Traditional OCR systems typically rely on cascaded pipelines—stringing together separate modules for text detection, recognition, and layout analysis. While modular, these pipelines suffer from error propagation, where a failure in detection cascades through the entire system, and high maintenance complexity.

Figure 1: Performance Comparison. MahenOCR (1B) achieves competitive or superior performance across multiple benchmarks compared to traditional pipelines and larger VLMs.
2. Architecture
MahenOCR represents a shift to a pure end-to-end Vision-Language Model (VLM) architecture. By unifying diverse tasks into a single framework, we eliminate the need for intermediate pre-processing modules like layout analysis.
MahenOCR achieves high efficiency with a compact 1B parameter footprint, making it suitable for edge and low-latency applications. The architecture consists of three core components:
- Native Resolution Visual Encoder: Built on SigLIP-v2-400M, using an adaptive patching mechanism to preserve aspect ratio.
- Adaptive MLP Connector: A learnable bridge compressing visual tokens to reduce redundancy.
- Lightweight Language Model: Based on the Metanthropic-0.5B model, utilizing XD-RoPE for robust spatial reasoning.

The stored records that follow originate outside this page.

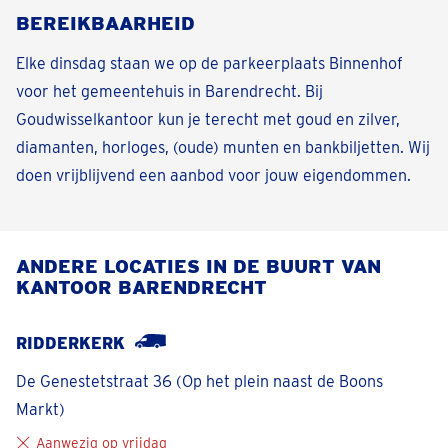
BEREIKBAARHEID
Elke dinsdag staan we op de parkeerplaats Binnenhof
voor het gemeentehuis in Barendrecht. Bij
Goudwisselkantoor kun je terecht met goud en zilver,
diamanten, horloges, (oude) munten en bankbiljetten. Wij
doen vrijblijvend een aanbod voor jouw eigendommen.
ANDERE LOCATIES IN DE BUURT VAN
KANTOOR BARENDRECHT
RIDDERKERK
De Genestetstraat 36 (Op het plein naast de Boons
Markt)
Aanwezig op vrijdag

Figure 2: Model Architecture. The end-to-end flow from high-resolution visual encoding to auto-regressive text generation.
3. Methodology & Pipeline
Our approach streamlines the traditional multi-stage pipeline into a unified differentiable flow. This allows the model to leverage the reasoning capabilities of Large Language Models (LLMs) for superior performance on cognitive-intensive tasks.

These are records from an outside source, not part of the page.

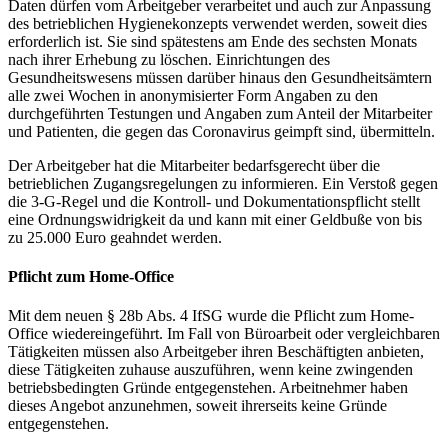
Daten dürfen vom Arbeitgeber verarbeitet und auch zur Anpassung
des betrieblichen Hygienekonzepts verwendet werden, soweit dies
erforderlich ist. Sie sind spätestens am Ende des sechsten Monats
nach ihrer Erhebung zu löschen. Einrichtungen des
Gesundheitswesens müssen darüber hinaus den Gesundheitsämtern
alle zwei Wochen in anonymisierter Form Angaben zu den
durchgeführten Testungen und Angaben zum Anteil der Mitarbeiter
und Patienten, die gegen das Coronavirus geimpft sind, übermitteln.
Der Arbeitgeber hat die Mitarbeiter bedarfsgerecht über die
betrieblichen Zugangsregelungen zu informieren. Ein Verstoß gegen
die 3-G-Regel und die Kontroll- und Dokumentationspflicht stellt
eine Ordnungswidrigkeit da und kann mit einer Geldbuße von bis
zu 25.000 Euro geahndet werden.
Pflicht zum Home-Office
Mit dem neuen § 28b Abs. 4 IfSG wurde die Pflicht zum Home-
Office wiedereingeführt. Im Fall von Büroarbeit oder vergleichbaren
Tätigkeiten müssen also Arbeitgeber ihren Beschäftigten anbieten,
diese Tätigkeiten zuhause auszuführen, wenn keine zwingenden
betriebsbedingten Gründe entgegenstehen. Arbeitnehmer haben
dieses Angebot anzunehmen, soweit ihrerseits keine Gründe
entgegenstehen.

Figure 3: Pipeline Comparison. Contrasting the MahenOCR end-to-end approach with traditional cascaded OCR systems.
Data Pipeline & RLVR
A key innovation is the application of Reinforcement Learning with Verifiable Rewards (RLVR). We employ Group Relative Policy Optimization (GRPO) to fine-tune the model on objective metrics:
- Spotting: Intersection over Union (IoU) rewards.
- Parsing: Structural integrity rewards (HTML/LaTeX validity).

Figure 4: Data Construction & Training Pipeline. From raw document sourcing to RL-based fine-tuning.
4. Unified Capabilities
MahenOCR consolidates a wide range of capabilities into a single model, demonstrating robust performance across diverse document intelligence tasks.
4.1 Text Spotting
Jointly detecting and recognizing text with precise coordinate outputs.

4.2 Document Parsing
End-to-end conversion of documents into structured Markdown, with tables in HTML and formulas in LaTeX.

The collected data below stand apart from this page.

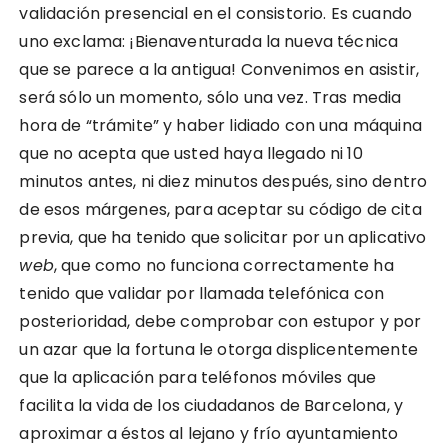
validación presencial en el consistorio. Es cuando
uno exclama: ¡Bienaventurada la nueva técnica
que se parece a la antigua! Convenimos en asistir,
será sólo un momento, sólo una vez. Tras media
hora de “trámite” y haber lidiado con una máquina
que no acepta que usted haya llegado ni 10
minutos antes, ni diez minutos después, sino dentro
de esos márgenes, para aceptar su código de cita
previa, que ha tenido que solicitar por un aplicativo
web
, que como no funciona correctamente ha
tenido que validar por llamada telefónica con
posterioridad, debe comprobar con estupor y por
un azar que la fortuna le otorga displicentemente
que la aplicación para teléfonos móviles que
facilita la vida de los ciudadanos de Barcelona, y
aproximar a éstos al lejano y frío ayuntamiento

4.3 Translation & Information Extraction
Direct image-to-text translation and structured JSON extraction from receipts and IDs.


5. Conclusion
MahenOCR demonstrates that a well-designed, data-driven 1B parameter model can rival the performance of significantly larger models and commercial APIs. By combining a streamlined end-to-end architecture with targeted reinforcement learning, we provide a robust, open-source foundation for the next generation of industrial OCR applications.